_Instruction 1_. In the entries that follow, duplicate the lines starting at the one containing "list 前言 [237, 254, 1073, 317]" and ending at the one containing "332, 1073, 644]", with both of those lines included.

About the Author

Rose Murray

Rose Murray has been a key player in the Canadian food scene for almost three decades. Through authoring 10 cookbooks, writing for a host of magazines and newspapers, teaching cuisine at various colleges and cooking schools, and making many television and radio appearances, Rose has helped shape Canada’s culinary landscape since 1979. Growing up on a self-sustaining mixed farm near Collingwood, Ontario, Rose learned the art of growing your own food, as well as cooking and preserving it, at a very young age. It is no wonder that she has come to be considered a national expert on the agricultural traditions that go into our food. After finishing a degree in English from Trinity College at the University of Toronto, Rose went on to teach high school English. Over the years, food started to become a serious interest for Rose again, which led her to more formal food studies in Paris at renowned cooking schools such as Cordon Bleu, La Varenne and Ecole de Gastronomie Francaise Ritze-Escoffier. Rose also took classes in Costa Rica, Hong Kong and Thailand further developing her knowledge and understanding of international food and culture. Back in Canada, Rose has traveled across the country studying Canada’s culinary landscape. From fishing for salmon off Vancouver Island, B.C. and partaking in fall suppers in Saskatchewan to gathering wild rice in Ontario and digging for clams on Prince Edward Island, Rose has experienced what makes up Canada’s culinary fabric first hand. She has channeled this knowledge into her books A Taste of Canada and Canada's Favourite Recipes (out Fall 2012). Rose has two grown children and two grandchildren and now lives in Cambridge, Ontario with her husband Kent.

_Data rows_.
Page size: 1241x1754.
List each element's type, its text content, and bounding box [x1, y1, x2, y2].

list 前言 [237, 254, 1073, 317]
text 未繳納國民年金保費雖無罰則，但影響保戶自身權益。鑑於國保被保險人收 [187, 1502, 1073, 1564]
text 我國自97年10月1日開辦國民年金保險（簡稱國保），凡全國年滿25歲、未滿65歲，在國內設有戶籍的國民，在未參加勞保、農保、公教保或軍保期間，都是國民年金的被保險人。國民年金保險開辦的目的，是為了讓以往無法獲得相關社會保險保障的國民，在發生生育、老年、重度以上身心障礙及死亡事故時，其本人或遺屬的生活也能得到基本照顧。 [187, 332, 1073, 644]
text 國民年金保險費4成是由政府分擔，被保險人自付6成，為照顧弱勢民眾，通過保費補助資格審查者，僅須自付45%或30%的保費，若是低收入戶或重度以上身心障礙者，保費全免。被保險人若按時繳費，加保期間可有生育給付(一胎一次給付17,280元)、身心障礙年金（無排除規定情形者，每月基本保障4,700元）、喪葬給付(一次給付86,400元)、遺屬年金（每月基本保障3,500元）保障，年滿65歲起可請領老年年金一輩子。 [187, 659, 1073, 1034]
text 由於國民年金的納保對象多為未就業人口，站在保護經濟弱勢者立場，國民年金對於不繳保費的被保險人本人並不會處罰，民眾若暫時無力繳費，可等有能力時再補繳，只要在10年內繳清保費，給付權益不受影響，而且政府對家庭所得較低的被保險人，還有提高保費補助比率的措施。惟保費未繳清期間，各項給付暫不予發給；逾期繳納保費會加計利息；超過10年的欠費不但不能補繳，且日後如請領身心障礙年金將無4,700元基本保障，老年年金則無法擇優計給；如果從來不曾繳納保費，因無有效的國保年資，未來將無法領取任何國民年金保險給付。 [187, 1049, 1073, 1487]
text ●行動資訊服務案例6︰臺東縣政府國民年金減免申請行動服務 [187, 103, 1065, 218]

_Instruction 2_. In three sentences, summarize the biography of Rose Murray.

_Correct output 1_.
list 前言 [237, 254, 1073, 317]
text 未繳納國民年金保費雖無罰則，但影響保戶自身權益。鑑於國保被保險人收 [187, 1502, 1073, 1564]
text 我國自97年10月1日開辦國民年金保險（簡稱國保），凡全國年滿25歲、未滿65歲，在國內設有戶籍的國民，在未參加勞保、農保、公教保或軍保期間，都是國民年金的被保險人。國民年金保險開辦的目的，是為了讓以往無法獲得相關社會保險保障的國民，在發生生育、老年、重度以上身心障礙及死亡事故時，其本人或遺屬的生活也能得到基本照顧。 [187, 332, 1073, 644]

_Correct output 2_. Rose Murray has helped shape Canada's culinary landscape since 1979 by writing 10 cookbooks and pieces for magazines and newspapers, teaching cuisine, and appearing on television and radio. She grew up on a self-sustaining farm near Collingwood, Ontario, earned an English degree, and taught high school English before studying food at renowned cooking schools in Paris and taking classes in Costa Rica, Hong Kong and Thailand. She has traveled across Canada studying its culinary landscape, and she channeled that knowledge into her books A Taste of Canada and Canada's Favourite Recipes.